Казалось, они готовились меня выписать, но вместо этого перевели из терапевтического отделения в психиатрическое.
Колин
Хотите знать, с чего все началось? Хотите услышать, как скучный курс для взрослых о том, как заводить друзей и оказывать на людей влияние, в конечном счете привел меня к тому, что я стал толкать незнакомцев на путь самоуничтожения?
Вот как все случилось.
Вначале были три девушки: Элеанор, Жюстин, Рашель.
Элеанор учила итальянский в университете, в соседней аудитории вечером по четвергам. Я увидел ее и сразу же захотел. Ее густые темные волосы казались шелковистыми на ощупь. Я приходил на занятия пораньше и болтался в столовой, надеясь ее увидеть. Она всегда была одна и никогда не садилась с кем-то, даже со студентами из ее группы. Иногда она появлялась за полчаса до начала занятий и сидела в столовой с учебниками, что-то читая или просматривая распечатку — вероятно, последнее учебное задание. Я пристраивался сзади и глядел на ее сгорбленные плечи, на ее позу, на скрещенные под пластиковым стулом ноги.
Каждый вечер в четверг я не сводил глаз с Элеанор, и каждый раз мне хотелось ее все больше. Естественно, сложнее всего было установить первый контакт — набраться смелости и заговорить с ней. Я слегка изменил ситуацию, поскольку целью занятий являлся поиск партнеров для бизнеса, а вовсе не для секса, и спросил Найджела, как вести себя, обходя дома незнакомых людей в поисках клиентов.
Он ответил, что клиенты покупают товары и услуги у таких же людей, как и они сами. Будь открыт и дружелюбен, представь, будто общаешься с приятелями. Подумай, каким тоном будешь с ними говорить, придумай соответствующую позу, улыбку.
Само собой, проще сказать, чем сделать.
Если не попросишь, ничего не получишь, подбодрил Найджел. Те, кто пасует перед трудностями, никогда не побеждают. Помешать себе можешь только ты сам.
В конце концов однажды в четверг я просто сел в столовой перед Элеанор.
— Меня зовут Колин, — сказал я, протягивая руку.
Она удивленно взглянула на меня, но руку мою пожала:
— Элеанор.
— Что изучаете?
— Итальянский. В шестой аудитории.
Вблизи она показалась мне еще привлекательнее — темные глаза, бледное лицо. Я откашлялся:
— И как?
— Вполне.
Разговор пока не клеился. Она держала обеими руками кофейную чашку, словно девушке было холодно.
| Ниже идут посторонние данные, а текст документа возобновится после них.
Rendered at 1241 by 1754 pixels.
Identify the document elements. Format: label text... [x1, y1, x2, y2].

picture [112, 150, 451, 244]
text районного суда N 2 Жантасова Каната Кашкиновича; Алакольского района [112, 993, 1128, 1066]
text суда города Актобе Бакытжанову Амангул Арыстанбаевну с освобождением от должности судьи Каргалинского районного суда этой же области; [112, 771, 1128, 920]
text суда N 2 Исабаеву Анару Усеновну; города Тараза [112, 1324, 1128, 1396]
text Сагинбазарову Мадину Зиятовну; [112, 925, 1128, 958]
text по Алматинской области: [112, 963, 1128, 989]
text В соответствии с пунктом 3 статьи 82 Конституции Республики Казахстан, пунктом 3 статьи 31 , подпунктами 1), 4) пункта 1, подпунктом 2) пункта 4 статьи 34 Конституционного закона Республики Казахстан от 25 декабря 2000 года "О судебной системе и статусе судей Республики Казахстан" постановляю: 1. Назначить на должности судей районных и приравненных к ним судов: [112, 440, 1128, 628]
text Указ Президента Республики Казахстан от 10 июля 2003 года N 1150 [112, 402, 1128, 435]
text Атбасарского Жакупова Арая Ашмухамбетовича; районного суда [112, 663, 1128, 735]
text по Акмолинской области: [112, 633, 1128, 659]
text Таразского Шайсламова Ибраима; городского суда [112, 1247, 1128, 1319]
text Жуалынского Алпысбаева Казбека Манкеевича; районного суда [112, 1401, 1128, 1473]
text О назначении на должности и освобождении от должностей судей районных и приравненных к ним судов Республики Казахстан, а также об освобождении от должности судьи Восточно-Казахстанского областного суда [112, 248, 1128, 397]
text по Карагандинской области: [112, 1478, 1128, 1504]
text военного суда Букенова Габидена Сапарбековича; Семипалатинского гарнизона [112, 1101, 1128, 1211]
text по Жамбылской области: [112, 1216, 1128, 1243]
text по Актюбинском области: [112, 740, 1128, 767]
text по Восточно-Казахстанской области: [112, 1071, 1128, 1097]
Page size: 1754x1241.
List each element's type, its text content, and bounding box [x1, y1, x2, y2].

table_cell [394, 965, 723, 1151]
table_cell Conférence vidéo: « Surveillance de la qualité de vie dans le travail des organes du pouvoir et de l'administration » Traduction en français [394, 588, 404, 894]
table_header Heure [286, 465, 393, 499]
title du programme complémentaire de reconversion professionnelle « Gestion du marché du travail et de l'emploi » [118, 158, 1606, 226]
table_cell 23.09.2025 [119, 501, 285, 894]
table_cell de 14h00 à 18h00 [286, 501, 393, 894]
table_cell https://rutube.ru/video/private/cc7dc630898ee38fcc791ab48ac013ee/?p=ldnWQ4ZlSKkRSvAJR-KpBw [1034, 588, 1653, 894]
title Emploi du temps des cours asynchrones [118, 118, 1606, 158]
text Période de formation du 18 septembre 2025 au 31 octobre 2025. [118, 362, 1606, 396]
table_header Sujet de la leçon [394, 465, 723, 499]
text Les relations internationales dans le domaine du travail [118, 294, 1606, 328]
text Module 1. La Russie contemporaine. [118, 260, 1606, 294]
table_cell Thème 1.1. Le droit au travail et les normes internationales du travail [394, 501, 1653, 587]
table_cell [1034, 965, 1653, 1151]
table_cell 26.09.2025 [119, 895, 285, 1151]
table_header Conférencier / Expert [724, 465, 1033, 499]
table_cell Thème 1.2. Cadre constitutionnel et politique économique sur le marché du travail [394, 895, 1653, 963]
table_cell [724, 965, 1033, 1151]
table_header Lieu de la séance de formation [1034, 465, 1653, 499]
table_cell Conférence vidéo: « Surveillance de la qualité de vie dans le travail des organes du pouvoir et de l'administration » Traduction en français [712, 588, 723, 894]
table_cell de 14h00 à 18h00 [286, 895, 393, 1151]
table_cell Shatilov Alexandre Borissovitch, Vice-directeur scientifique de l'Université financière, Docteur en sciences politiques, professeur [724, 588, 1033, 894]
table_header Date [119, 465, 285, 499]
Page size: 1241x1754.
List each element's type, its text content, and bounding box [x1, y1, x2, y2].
Я принял ту же позу, хотя чашки у меня не было, и начал отчаянно соображать, что бы сказать такое умное.
— Il miglior fabbro, — наконец выдал я.
— Что?
— Это Элиот, его эпиграф-обращение к Эзре Паунду в «Бесплодной земле». «Il miglior fabbro» — «он лучше меня», «он мастер искуснее, чем я». Насколько я помню, переводится примерно так.